Of course, the constant pounding from hours of running each day are only aggravated by weight gain that often occurs after retiring. "If you put on 15 pounds to a joint that's already susceptible, that's a tremendous amount of additional stress."

Dines says this doesn't mean that hip problems are inevitable for all former soccer players, football running backs, or sprinters - or even recreational athletes with slightly bowed legs and a tendency to run with toes pointing slightly inward.

"These people, in particular, might be at a slightly higher risk of later hip problems," says Dines. "But no matter who you are, your age, your body type or what sport, if you do the appropriate warm-up exercises before running, you may help reduce the risk of these later hip problems."

His recommended stretches:

Place the heel of one foot on a chair or edge of a desktop in front of you so toes are pointing upward, while your other foot is flat on the floor.

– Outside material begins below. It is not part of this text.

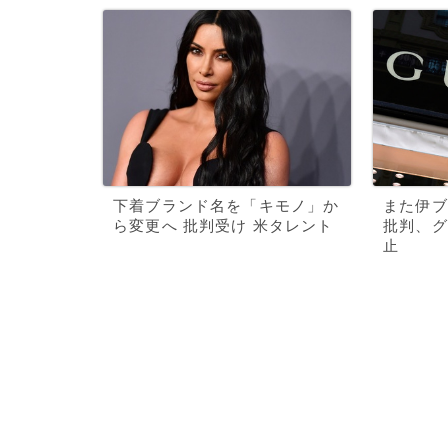
下着ブランド名を「キモノ」か
また伊ブ
ら変更へ 批判受け 米タレント
批判、グ
止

  • Slowly lean forward to touch your toes, stretching your hamstring.
  • Hold the "touch" for about three-to-five seconds, and repeat several times.
  • Then switch feet.

Lying face up with your back to the floor,

  • Bring your left knee to your chest while your right leg remains stretched on the floor and hold for five seconds.
  • Lower your left leg and repeat with the other leg, bringing your right knee to your chest and holding for five seconds before lowering.
  • Bend your left knee and try to touch your right shoulder, holding for five seconds before lowering. Repeat with your right knee trying to touch your left shoulder. Repeat each of these exercises about five times before each workout.